**EXERCISE OBJECTIVE**: Format every line of the records below as a numbered list, leaving out blank lines and the pictures.

**TASK DATA**:

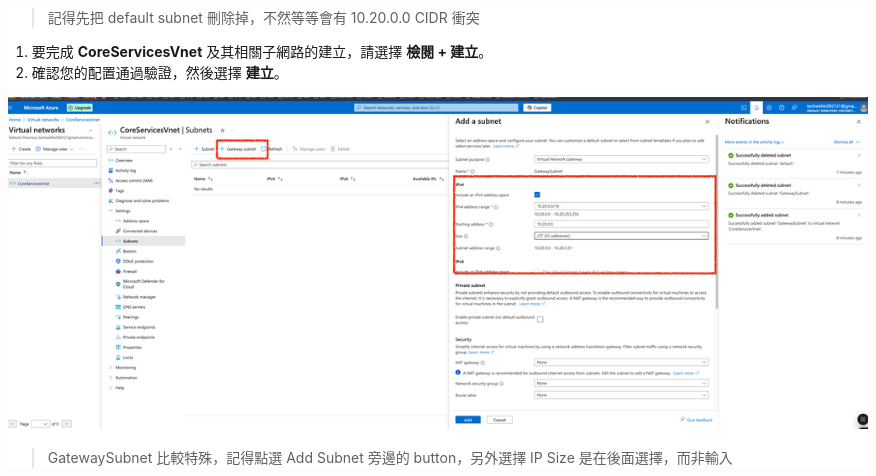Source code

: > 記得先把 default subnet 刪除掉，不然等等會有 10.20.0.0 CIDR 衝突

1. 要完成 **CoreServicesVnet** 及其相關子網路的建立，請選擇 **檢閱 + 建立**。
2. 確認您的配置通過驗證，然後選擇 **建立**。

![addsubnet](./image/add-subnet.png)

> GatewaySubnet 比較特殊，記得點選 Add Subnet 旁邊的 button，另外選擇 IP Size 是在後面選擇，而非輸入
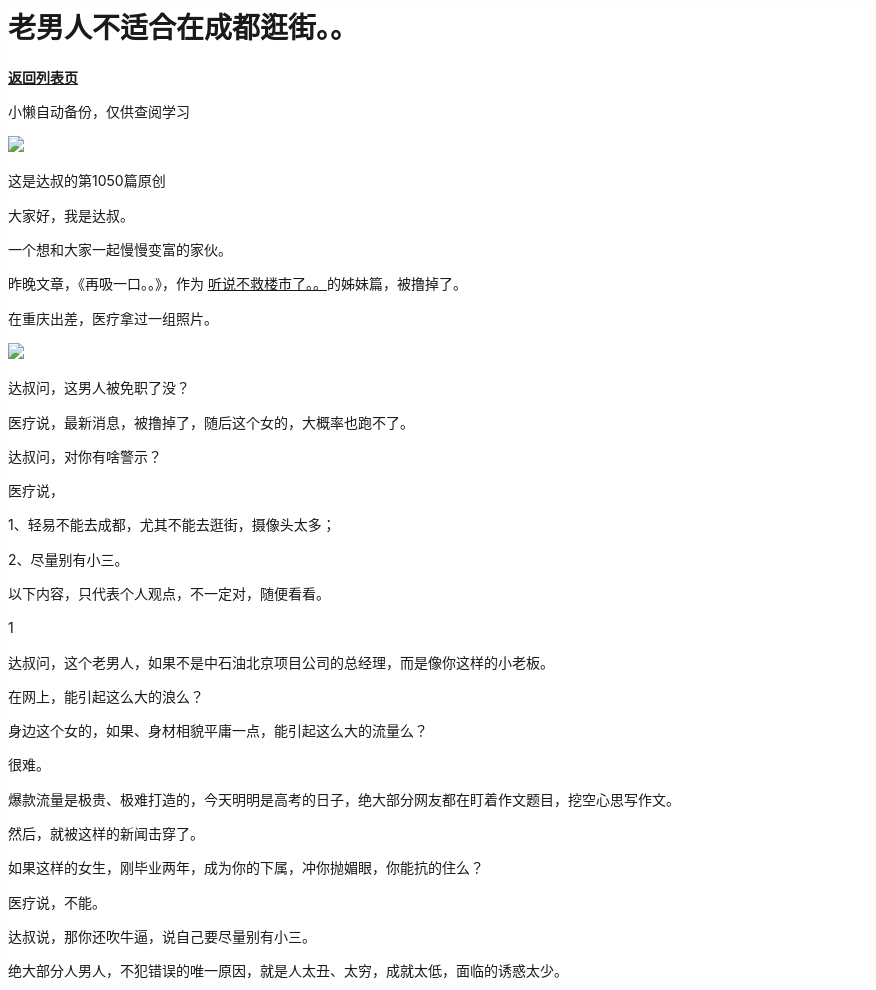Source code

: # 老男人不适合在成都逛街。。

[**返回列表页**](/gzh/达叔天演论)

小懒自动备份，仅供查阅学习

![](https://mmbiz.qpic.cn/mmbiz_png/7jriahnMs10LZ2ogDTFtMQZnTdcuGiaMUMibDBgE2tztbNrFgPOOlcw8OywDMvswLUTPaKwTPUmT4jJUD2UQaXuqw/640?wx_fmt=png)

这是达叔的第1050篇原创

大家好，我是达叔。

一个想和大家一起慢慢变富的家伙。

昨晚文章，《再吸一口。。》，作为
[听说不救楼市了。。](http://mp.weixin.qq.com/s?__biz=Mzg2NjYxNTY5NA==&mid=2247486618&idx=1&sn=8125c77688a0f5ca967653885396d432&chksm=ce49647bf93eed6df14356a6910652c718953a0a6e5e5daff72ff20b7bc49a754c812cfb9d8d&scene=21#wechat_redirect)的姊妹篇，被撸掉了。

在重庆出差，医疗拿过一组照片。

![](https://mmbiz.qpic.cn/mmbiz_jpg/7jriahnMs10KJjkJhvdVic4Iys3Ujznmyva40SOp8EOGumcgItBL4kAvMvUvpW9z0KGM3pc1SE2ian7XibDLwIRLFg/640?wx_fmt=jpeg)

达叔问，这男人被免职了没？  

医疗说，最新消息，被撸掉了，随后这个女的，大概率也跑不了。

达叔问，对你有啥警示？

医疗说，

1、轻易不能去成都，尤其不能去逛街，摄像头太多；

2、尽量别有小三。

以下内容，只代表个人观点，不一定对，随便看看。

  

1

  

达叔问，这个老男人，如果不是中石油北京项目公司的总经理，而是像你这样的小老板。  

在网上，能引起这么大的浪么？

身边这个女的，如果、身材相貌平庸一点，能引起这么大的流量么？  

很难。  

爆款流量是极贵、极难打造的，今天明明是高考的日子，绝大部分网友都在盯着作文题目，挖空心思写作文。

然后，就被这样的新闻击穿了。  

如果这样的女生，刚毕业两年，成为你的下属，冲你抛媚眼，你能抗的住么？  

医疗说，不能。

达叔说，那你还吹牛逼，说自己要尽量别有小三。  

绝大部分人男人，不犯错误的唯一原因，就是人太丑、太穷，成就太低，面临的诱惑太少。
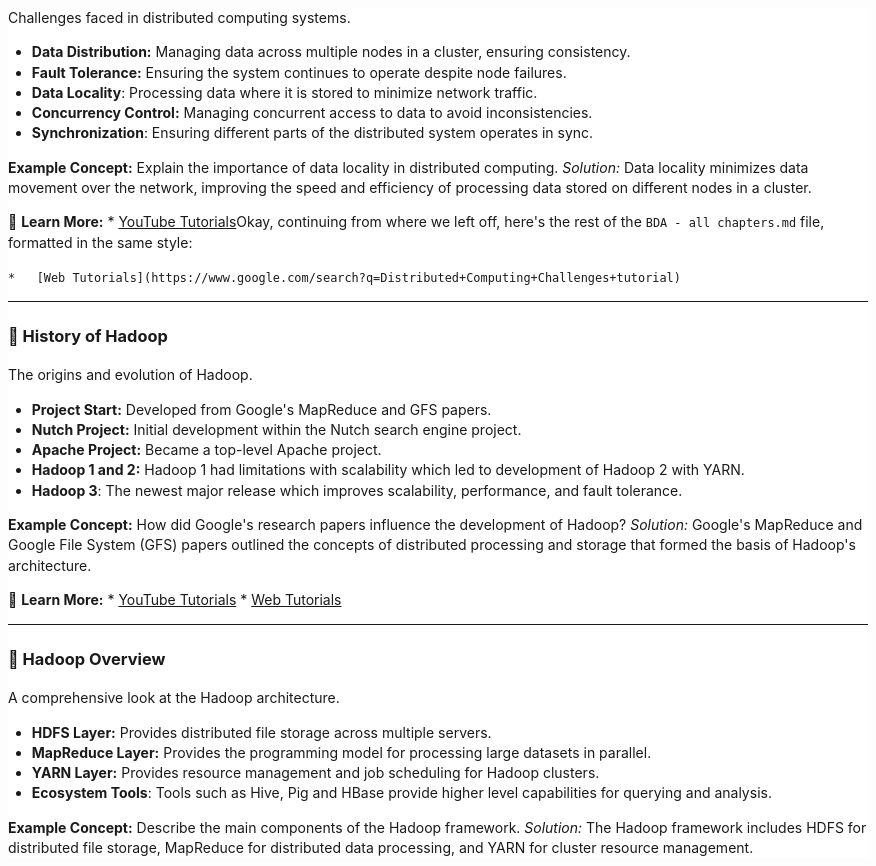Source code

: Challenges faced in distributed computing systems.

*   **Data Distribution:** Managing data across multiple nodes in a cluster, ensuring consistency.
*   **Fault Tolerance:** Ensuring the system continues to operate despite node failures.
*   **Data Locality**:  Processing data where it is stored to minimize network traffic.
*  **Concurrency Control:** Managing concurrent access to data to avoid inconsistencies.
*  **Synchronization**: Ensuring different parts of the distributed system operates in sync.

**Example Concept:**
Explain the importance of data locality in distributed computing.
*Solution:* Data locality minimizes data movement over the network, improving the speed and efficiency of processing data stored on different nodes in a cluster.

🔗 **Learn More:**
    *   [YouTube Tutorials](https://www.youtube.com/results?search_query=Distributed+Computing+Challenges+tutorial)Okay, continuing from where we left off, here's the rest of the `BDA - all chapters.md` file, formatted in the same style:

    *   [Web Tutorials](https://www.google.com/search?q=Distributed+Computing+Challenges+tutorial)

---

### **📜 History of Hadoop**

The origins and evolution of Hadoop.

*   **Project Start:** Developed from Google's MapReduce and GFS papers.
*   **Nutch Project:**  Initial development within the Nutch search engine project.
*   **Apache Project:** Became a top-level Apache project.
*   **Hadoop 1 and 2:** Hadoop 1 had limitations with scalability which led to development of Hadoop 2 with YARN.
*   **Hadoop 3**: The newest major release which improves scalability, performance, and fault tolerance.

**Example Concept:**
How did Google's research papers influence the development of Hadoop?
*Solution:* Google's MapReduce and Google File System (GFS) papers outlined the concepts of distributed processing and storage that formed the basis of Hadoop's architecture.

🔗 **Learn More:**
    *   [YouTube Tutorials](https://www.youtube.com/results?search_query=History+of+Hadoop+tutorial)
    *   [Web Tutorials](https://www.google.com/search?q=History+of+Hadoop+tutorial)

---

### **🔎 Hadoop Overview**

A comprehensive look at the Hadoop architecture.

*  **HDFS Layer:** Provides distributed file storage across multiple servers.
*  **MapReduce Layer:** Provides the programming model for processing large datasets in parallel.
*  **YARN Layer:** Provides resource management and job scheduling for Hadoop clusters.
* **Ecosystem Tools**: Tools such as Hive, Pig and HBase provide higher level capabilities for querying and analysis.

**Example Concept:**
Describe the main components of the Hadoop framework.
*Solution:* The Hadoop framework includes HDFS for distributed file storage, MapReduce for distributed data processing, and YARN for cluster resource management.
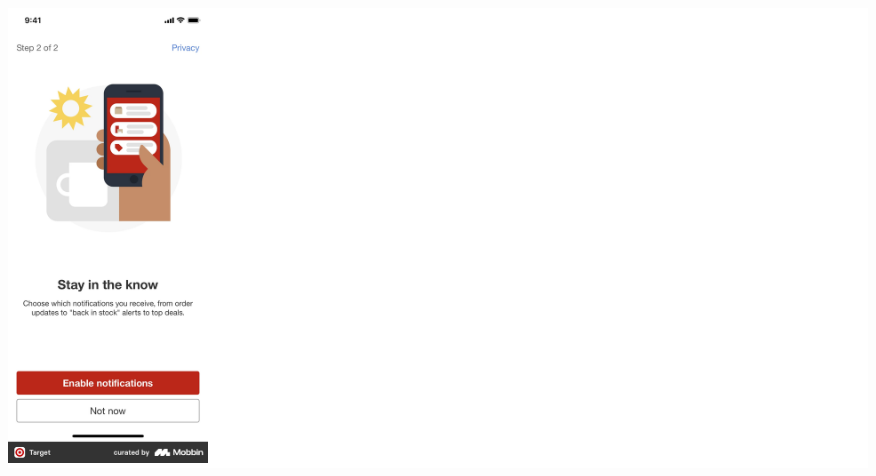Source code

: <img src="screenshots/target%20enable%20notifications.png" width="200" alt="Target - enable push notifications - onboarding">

**COMPLETED EXERCISE**:
1. Source code
2. : > 記得先把 default subnet 刪除掉，不然等等會有 10.20.0.0 CIDR 衝突
3. 1. 要完成 **CoreServicesVnet** 及其相關子網路的建立，請選擇 **檢閱 + 建立**。
4. 2. 確認您的配置通過驗證，然後選擇 **建立**。
5. ![addsubnet](./image/add-subnet.png)
6. > GatewaySubnet 比較特殊，記得點選 Add Subnet 旁邊的 button，另外選擇 IP Size 是在後面選擇，而非輸入
7. Source code
8. : # 老男人不适合在成都逛街。。
9. [**返回列表页**](/gzh/达叔天演论)
10. 小懒自动备份，仅供查阅学习
11. ![](https://mmbiz.qpic.cn/mmbiz_png/7jriahnMs10LZ2ogDTFtMQZnTdcuGiaMUMibDBgE2tztbNrFgPOOlcw8OywDMvswLUTPaKwTPUmT4jJUD2UQaXuqw/640?wx_fmt=png)
12. 这是达叔的第1050篇原创
13. 大家好，我是达叔。
14. 一个想和大家一起慢慢变富的家伙。
15. 昨晚文章，《再吸一口。。》，作为
16. [听说不救楼市了。。](http://mp.weixin.qq.com/s?__biz=Mzg2NjYxNTY5NA==&mid=2247486618&idx=1&sn=8125c77688a0f5ca967653885396d432&chksm=ce49647bf93eed6df14356a6910652c718953a0a6e5e5daff72ff20b7bc49a754c812cfb9d8d&scene=21#wechat_redirect)的姊妹篇，被撸掉了。
17. 在重庆出差，医疗拿过一组照片。
18. ![](https://mmbiz.qpic.cn/mmbiz_jpg/7jriahnMs10KJjkJhvdVic4Iys3Ujznmyva40SOp8EOGumcgItBL4kAvMvUvpW9z0KGM3pc1SE2ian7XibDLwIRLFg/640?wx_fmt=jpeg)
19. 达叔问，这男人被免职了没？  
20. 医疗说，最新消息，被撸掉了，随后这个女的，大概率也跑不了。
21. 达叔问，对你有啥警示？
22. 医疗说，
23. 1、轻易不能去成都，尤其不能去逛街，摄像头太多；
24. 2、尽量别有小三。
25. 以下内容，只代表个人观点，不一定对，随便看看。
26. 1
27. 达叔问，这个老男人，如果不是中石油北京项目公司的总经理，而是像你这样的小老板。  
28. 在网上，能引起这么大的浪么？
29. 身边这个女的，如果、身材相貌平庸一点，能引起这么大的流量么？  
30. 很难。  
31. 爆款流量是极贵、极难打造的，今天明明是高考的日子，绝大部分网友都在盯着作文题目，挖空心思写作文。
32. 然后，就被这样的新闻击穿了。  
33. 如果这样的女生，刚毕业两年，成为你的下属，冲你抛媚眼，你能抗的住么？  
34. 医疗说，不能。
35. 达叔说，那你还吹牛逼，说自己要尽量别有小三。  
36. 绝大部分人男人，不犯错误的唯一原因，就是人太丑、太穷，成就太低，面临的诱惑太少。
37. Source code
38. : Challenges faced in distributed computing systems.
39. *   **Data Distribution:** Managing data across multiple nodes in a cluster, ensuring consistency.
40. *   **Fault Tolerance:** Ensuring the system continues to operate despite node failures.
41. *   **Data Locality**:  Processing data where it is stored to minimize network traffic.
42. *  **Concurrency Control:** Managing concurrent access to data to avoid inconsistencies.
43. *  **Synchronization**: Ensuring different parts of the distributed system operates in sync.
44. **Example Concept:**
45. Explain the importance of data locality in distributed computing.
46. *Solution:* Data locality minimizes data movement over the network, improving the speed and efficiency of processing data stored on different nodes in a cluster.
47. 🔗 **Learn More:**
48.     *   [YouTube Tutorials](https://www.youtube.com/results?search_query=Distributed+Computing+Challenges+tutorial)Okay, continuing from where we left off, here's the rest of the `BDA - all chapters.md` file, formatted in the same style:
49.     *   [Web Tutorials](https://www.google.com/search?q=Distributed+Computing+Challenges+tutorial)
50. ---
51. ### **📜 History of Hadoop**
52. The origins and evolution of Hadoop.
53. *   **Project Start:** Developed from Google's MapReduce and GFS papers.
54. *   **Nutch Project:**  Initial development within the Nutch search engine project.
55. *   **Apache Project:** Became a top-level Apache project.
56. *   **Hadoop 1 and 2:** Hadoop 1 had limitations with scalability which led to development of Hadoop 2 with YARN.
57. *   **Hadoop 3**: The newest major release which improves scalability, performance, and fault tolerance.
58. **Example Concept:**
59. How did Google's research papers influence the development of Hadoop?
60. *Solution:* Google's MapReduce and Google File System (GFS) papers outlined the concepts of distributed processing and storage that formed the basis of Hadoop's architecture.
61. 🔗 **Learn More:**
62.     *   [YouTube Tutorials](https://www.youtube.com/results?search_query=History+of+Hadoop+tutorial)
63.     *   [Web Tutorials](https://www.google.com/search?q=History+of+Hadoop+tutorial)
64. ---
65. ### **🔎 Hadoop Overview**
66. A comprehensive look at the Hadoop architecture.
67. *  **HDFS Layer:** Provides distributed file storage across multiple servers.
68. *  **MapReduce Layer:** Provides the programming model for processing large datasets in parallel.
69. *  **YARN Layer:** Provides resource management and job scheduling for Hadoop clusters.
70. * **Ecosystem Tools**: Tools such as Hive, Pig and HBase provide higher level capabilities for querying and analysis.
71. **Example Concept:**
72. Describe the main components of the Hadoop framework.
73. *Solution:* The Hadoop framework includes HDFS for distributed file storage, MapReduce for distributed data processing, and YARN for cluster resource management.
74. Source code
75. : <img src="screenshots/target%20enable%20notifications.png" width="200" alt="Target - enable push notifications - onboarding">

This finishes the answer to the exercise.